◆ **SELECTED EXTRACT**:
To enable a further understanding of the said objectives and the technological methods of the invention herein, the brief description of the drawings below is followed by the detailed description of the preferred embodiments.

BRIEF DESCRIPTION OF THE DRAWINGS

FIG. 1 shows a three-dimensional schematic view of appearance of a first embodiment of the present invention.

FIG. 2 shows a three-dimensional exploded view of the first embodiment of the present invention.

FIG. 3 shows a three-dimensional exploded view of a first conductive element, a second conductive element and an overheating destructive fixing element, according to the first embodiment of the present invention.

FIG. 4 shows a three-dimensional assembly view of the first conductive element, the second conductive element and the overheating destructive fixing element, according to the first embodiment of the present invention.

FIG. 4A shows a first cutaway view of the overheating destructive fixing element according to the first embodiment of the present invention, illustrating that the overheating destructive fixing element is made of plastic.

FIG. 4B shows a second cutaway view of the overheating destructive fixing element according to the first embodiment of the present invention, illustrating that the overheating destructive fixing element is made of a metal combined with plastic.

FIG. 5A shows a plan view of the first conductive element according to the first embodiment of the present invention.

FIG. 5B shows a side view of the first conductive element according to the first embodiment of the present invention.

FIG. 6 shows a three-dimensional exploded view of the first conductive element and a seat unit, according to the first embodiment of the present invention.

FIG. 7 shows a three-dimensional exploded view of the second conductive element and the seat unit, according to the first embodiment of the present invention.

FIG. 8 shows a three-dimensional view of the first embodiment of the present invention, along another view angle.

◆ **EXTRACTED RECORDS**:
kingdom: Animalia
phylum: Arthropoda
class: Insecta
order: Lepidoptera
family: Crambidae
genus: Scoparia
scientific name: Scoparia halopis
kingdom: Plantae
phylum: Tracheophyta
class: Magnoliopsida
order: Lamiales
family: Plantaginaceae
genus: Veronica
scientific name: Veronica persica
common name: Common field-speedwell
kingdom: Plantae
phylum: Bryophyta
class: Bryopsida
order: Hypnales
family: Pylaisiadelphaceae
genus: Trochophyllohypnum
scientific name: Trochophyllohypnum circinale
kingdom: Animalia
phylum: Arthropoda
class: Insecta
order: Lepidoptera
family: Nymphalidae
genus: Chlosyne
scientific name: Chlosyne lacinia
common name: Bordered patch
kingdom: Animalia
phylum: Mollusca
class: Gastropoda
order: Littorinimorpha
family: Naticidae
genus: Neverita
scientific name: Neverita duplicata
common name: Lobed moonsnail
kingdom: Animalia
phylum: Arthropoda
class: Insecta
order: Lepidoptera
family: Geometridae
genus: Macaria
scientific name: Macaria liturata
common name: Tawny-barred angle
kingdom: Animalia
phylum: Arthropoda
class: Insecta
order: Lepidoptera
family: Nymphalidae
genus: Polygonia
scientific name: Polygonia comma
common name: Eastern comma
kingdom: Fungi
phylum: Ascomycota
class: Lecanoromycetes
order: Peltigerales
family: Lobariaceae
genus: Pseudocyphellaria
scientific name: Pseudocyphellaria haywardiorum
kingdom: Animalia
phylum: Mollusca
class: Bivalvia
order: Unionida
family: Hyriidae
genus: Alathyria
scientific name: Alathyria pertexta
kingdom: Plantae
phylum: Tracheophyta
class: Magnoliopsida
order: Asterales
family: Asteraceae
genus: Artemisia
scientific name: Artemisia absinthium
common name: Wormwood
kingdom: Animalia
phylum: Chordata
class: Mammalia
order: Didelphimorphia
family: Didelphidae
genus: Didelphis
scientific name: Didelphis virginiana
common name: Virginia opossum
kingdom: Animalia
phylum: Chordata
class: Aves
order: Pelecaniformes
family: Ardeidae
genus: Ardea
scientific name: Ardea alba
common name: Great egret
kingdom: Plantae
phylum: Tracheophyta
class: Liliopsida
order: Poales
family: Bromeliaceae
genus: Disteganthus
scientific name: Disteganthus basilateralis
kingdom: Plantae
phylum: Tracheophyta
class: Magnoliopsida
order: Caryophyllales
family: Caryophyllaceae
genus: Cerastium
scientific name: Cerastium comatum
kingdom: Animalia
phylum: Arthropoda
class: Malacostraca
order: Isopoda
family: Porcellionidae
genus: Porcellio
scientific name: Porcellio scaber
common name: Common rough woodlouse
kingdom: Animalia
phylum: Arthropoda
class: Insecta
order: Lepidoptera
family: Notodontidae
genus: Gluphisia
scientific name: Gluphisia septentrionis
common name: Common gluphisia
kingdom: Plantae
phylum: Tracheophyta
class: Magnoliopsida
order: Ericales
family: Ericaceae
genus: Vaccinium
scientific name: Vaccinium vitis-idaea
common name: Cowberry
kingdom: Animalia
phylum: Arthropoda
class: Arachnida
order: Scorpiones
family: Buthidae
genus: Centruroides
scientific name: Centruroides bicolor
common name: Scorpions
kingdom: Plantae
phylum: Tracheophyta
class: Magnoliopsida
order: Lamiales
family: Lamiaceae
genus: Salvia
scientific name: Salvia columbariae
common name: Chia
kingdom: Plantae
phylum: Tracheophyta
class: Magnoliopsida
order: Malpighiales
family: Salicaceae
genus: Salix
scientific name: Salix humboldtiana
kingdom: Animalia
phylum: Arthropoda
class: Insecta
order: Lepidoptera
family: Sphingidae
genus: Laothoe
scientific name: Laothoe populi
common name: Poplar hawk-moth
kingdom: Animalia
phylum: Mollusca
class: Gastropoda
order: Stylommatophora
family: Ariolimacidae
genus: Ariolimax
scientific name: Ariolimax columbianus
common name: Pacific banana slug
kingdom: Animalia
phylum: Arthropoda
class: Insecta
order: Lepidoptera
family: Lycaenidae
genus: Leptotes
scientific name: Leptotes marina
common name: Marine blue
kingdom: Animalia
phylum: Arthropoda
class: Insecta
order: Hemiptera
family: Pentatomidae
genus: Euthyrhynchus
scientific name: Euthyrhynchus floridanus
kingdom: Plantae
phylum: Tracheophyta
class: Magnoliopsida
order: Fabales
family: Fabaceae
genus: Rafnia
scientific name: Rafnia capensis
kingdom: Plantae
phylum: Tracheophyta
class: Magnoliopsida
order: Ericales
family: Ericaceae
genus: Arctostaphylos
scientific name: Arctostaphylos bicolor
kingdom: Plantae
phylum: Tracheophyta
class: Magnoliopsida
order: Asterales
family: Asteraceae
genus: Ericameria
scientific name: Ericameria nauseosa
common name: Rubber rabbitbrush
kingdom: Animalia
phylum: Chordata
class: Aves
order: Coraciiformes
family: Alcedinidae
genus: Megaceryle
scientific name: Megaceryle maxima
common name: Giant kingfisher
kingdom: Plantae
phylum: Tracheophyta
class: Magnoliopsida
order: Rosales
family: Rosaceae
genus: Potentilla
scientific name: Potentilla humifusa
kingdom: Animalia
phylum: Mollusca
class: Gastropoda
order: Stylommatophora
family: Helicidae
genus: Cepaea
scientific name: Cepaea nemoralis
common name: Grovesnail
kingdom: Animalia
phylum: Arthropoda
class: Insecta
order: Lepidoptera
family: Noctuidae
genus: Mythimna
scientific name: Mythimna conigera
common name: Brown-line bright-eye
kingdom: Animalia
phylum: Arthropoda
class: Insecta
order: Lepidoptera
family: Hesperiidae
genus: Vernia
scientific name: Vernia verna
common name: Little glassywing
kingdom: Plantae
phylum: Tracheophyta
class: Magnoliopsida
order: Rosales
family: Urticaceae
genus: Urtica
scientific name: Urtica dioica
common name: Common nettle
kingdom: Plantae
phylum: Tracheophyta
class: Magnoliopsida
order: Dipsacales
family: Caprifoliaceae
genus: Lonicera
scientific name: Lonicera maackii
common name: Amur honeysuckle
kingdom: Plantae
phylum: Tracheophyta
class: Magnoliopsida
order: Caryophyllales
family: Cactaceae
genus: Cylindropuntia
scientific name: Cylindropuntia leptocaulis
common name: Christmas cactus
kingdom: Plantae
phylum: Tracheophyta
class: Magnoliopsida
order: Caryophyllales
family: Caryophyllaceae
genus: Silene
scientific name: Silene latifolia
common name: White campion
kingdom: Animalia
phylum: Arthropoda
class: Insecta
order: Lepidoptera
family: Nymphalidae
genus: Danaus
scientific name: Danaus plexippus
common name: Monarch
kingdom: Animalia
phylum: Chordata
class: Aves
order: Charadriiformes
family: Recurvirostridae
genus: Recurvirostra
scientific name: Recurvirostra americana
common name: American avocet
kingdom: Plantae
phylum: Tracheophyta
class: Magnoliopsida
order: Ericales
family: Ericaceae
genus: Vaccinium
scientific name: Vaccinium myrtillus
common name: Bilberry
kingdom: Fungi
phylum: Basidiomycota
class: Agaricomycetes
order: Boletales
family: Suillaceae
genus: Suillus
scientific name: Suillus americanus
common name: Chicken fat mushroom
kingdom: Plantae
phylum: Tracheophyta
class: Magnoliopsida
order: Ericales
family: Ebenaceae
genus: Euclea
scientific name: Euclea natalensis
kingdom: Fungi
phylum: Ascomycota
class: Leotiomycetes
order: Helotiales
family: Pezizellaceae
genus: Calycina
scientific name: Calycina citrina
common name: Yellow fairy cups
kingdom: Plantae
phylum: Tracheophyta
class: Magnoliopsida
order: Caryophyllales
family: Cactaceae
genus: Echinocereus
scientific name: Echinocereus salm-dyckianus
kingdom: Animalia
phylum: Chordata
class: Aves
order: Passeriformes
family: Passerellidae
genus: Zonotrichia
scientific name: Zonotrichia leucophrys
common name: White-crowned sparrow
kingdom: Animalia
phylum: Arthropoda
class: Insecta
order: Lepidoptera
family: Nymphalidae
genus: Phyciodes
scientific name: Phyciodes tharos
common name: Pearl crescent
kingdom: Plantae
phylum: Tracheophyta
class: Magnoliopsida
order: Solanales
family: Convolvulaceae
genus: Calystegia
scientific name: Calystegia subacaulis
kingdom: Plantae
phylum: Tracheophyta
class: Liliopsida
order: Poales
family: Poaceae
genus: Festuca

◆ **THE TASK**: Return the part of the patent drawing descriptions between "FIG. 2 shows" and "made of plastic.", inclusive, copied word for word.

◆ **WRITTEN SOLUTION**:
FIG. 2 shows a three-dimensional exploded view of the first embodiment of the present invention.

FIG. 3 shows a three-dimensional exploded view of a first conductive element, a second conductive element and an overheating destructive fixing element, according to the first embodiment of the present invention.

FIG. 4 shows a three-dimensional assembly view of the first conductive element, the second conductive element and the overheating destructive fixing element, according to the first embodiment of the present invention.

FIG. 4A shows a first cutaway view of the overheating destructive fixing element according to the first embodiment of the present invention, illustrating that the overheating destructive fixing element is made of plastic.